◆ AIM OF THE TASK:
The result should be the full listing copied exactly, with no pictures in it.

◆ DATA:
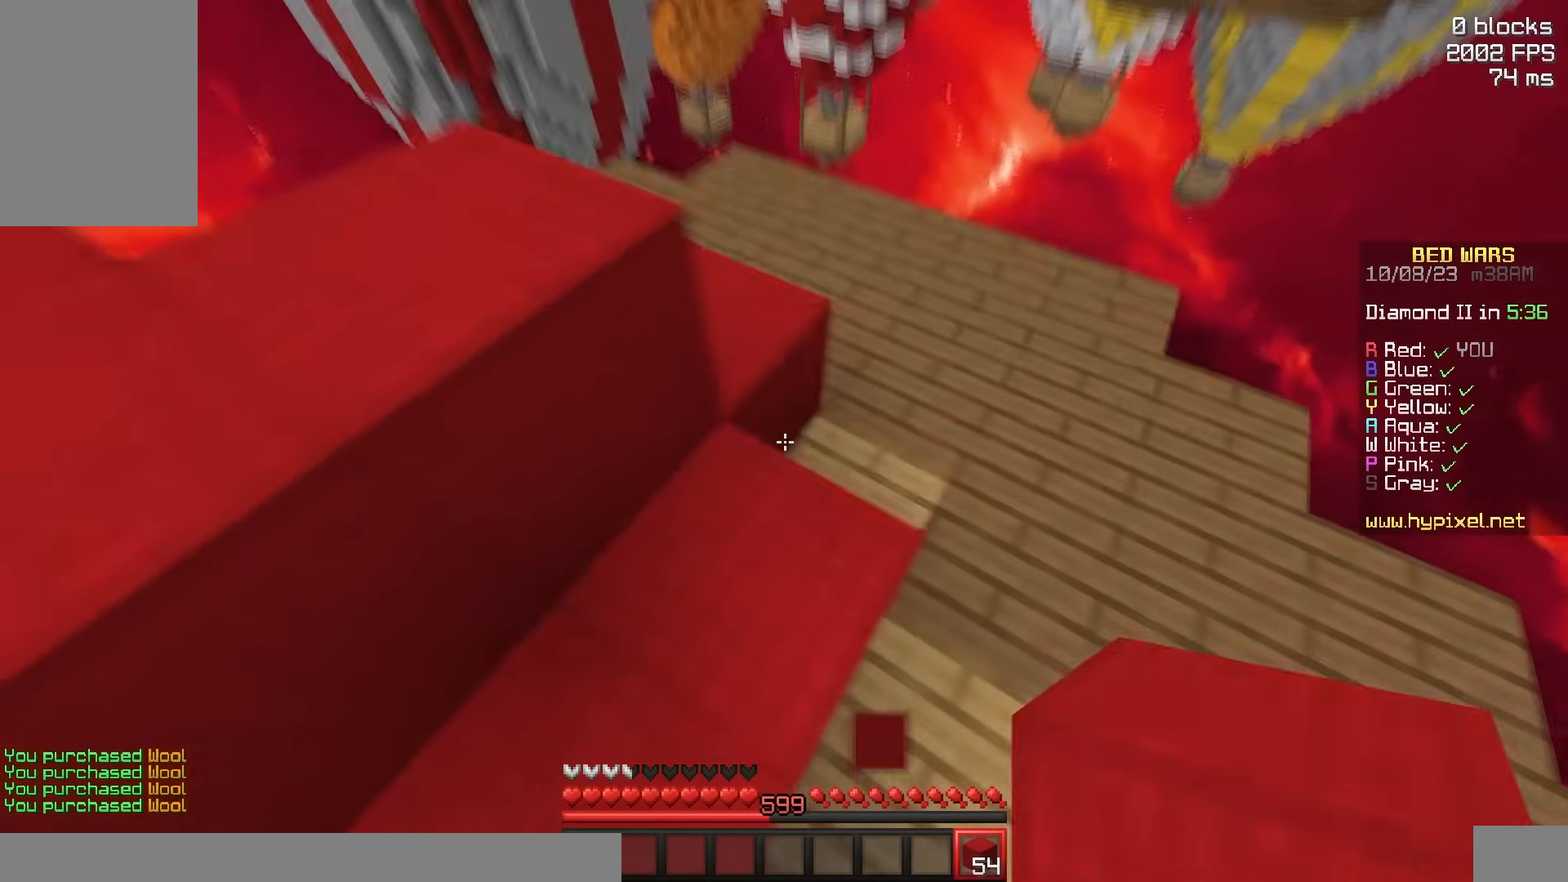
{"keys": ["a", "space", "w"], "mouse": [], "events": [[50, "mouse_right", "down"], [200, "mouse_right", "up"], [250, "mouse_right", "down"], [350, "w", "up"], [367, "a", "down"], [417, "w", "down"], [433, "d", "up"], [450, "space", "down"], [483, "mouse_right", "up"]]}
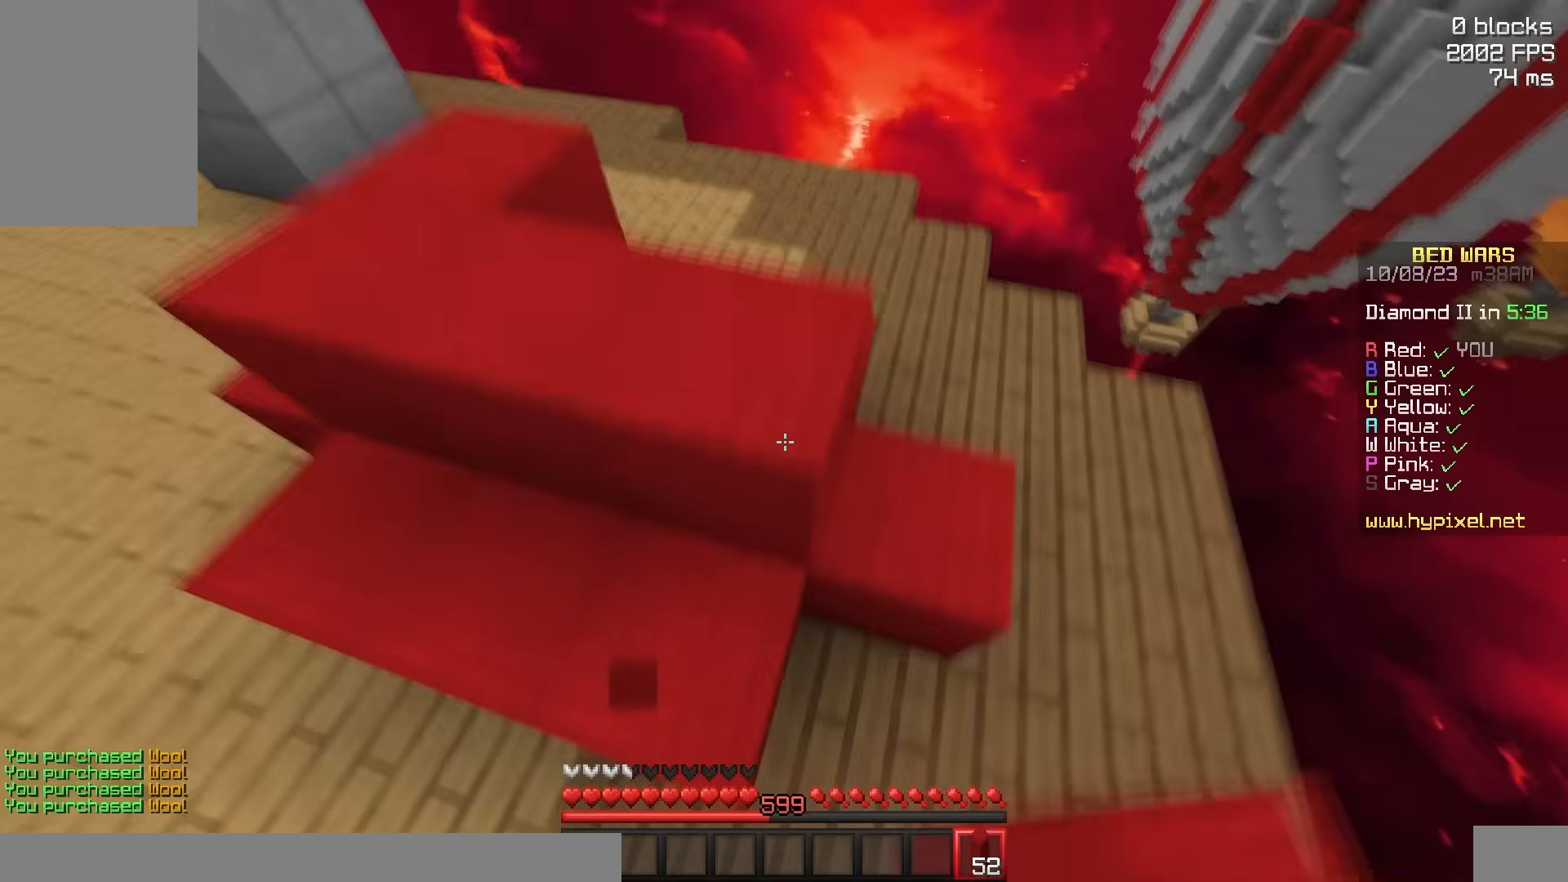
{"keys": ["d"], "mouse": [], "events": [[200, "a", "up"], [250, "space", "up"], [417, "d", "down"], [500, "w", "up"]]}
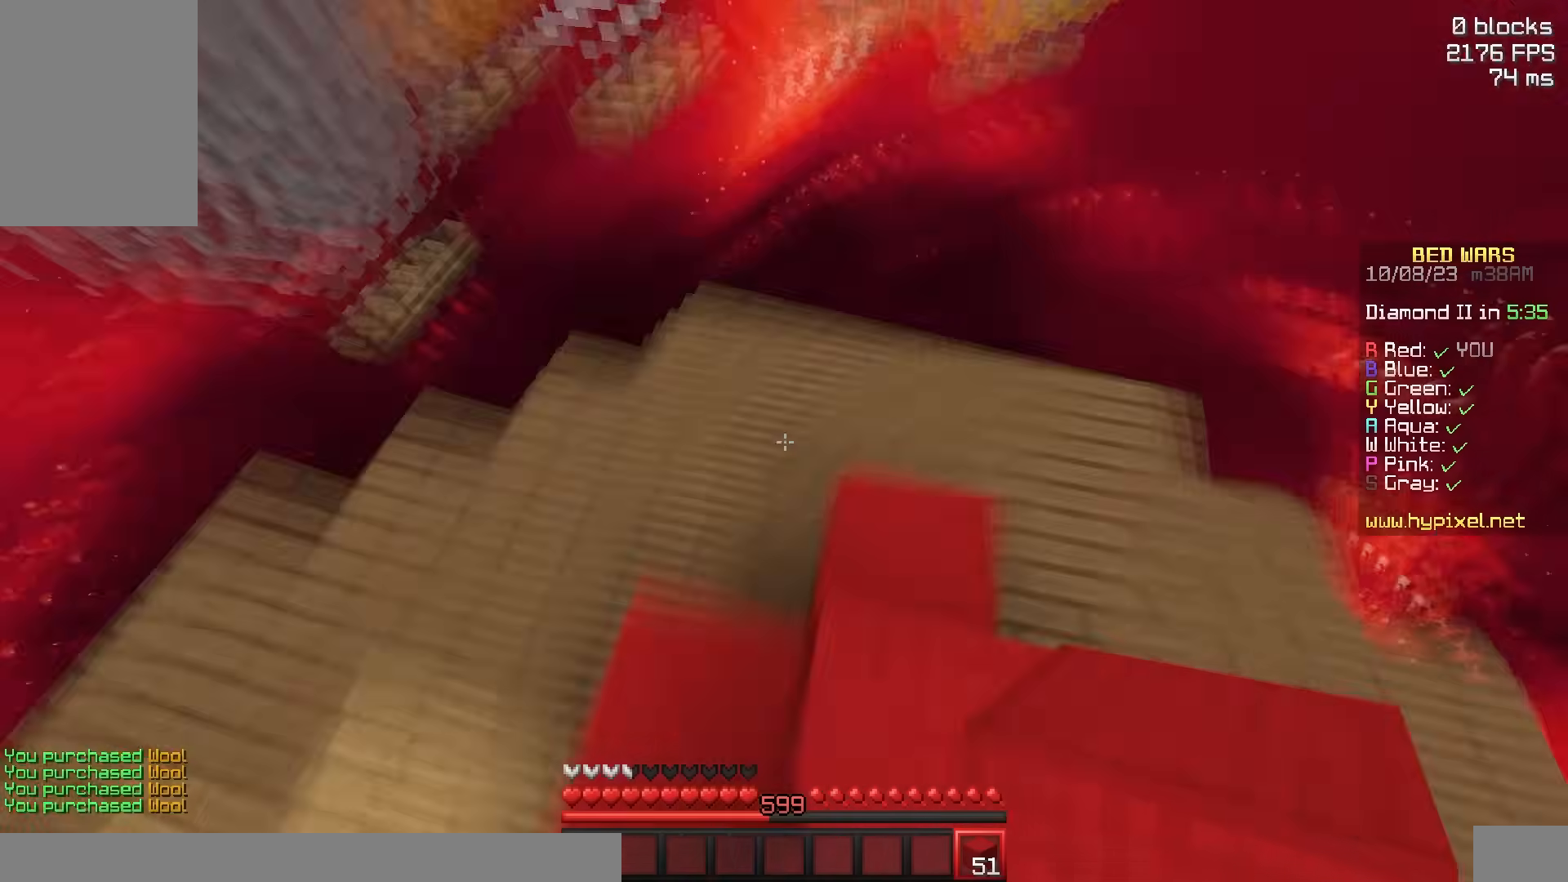
{"keys": ["d", "s", "space"], "mouse": [], "events": [[117, "w", "down"], [167, "mouse_left", "down"], [250, "w", "up"], [317, "mouse_left", "up"], [367, "s", "down"], [483, "space", "down"]]}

◆ OUTPUT OF THE TASK:
{"keys": ["a", "space", "w"], "mouse": [], "events": [[50, "mouse_right", "down"], [200, "mouse_right", "up"], [250, "mouse_right", "down"], [350, "w", "up"], [367, "a", "down"], [417, "w", "down"], [433, "d", "up"], [450, "space", "down"], [483, "mouse_right", "up"]]}
{"keys": ["d"], "mouse": [], "events": [[200, "a", "up"], [250, "space", "up"], [417, "d", "down"], [500, "w", "up"]]}
{"keys": ["d", "s", "space"], "mouse": [], "events": [[117, "w", "down"], [167, "mouse_left", "down"], [250, "w", "up"], [317, "mouse_left", "up"], [367, "s", "down"], [483, "space", "down"]]}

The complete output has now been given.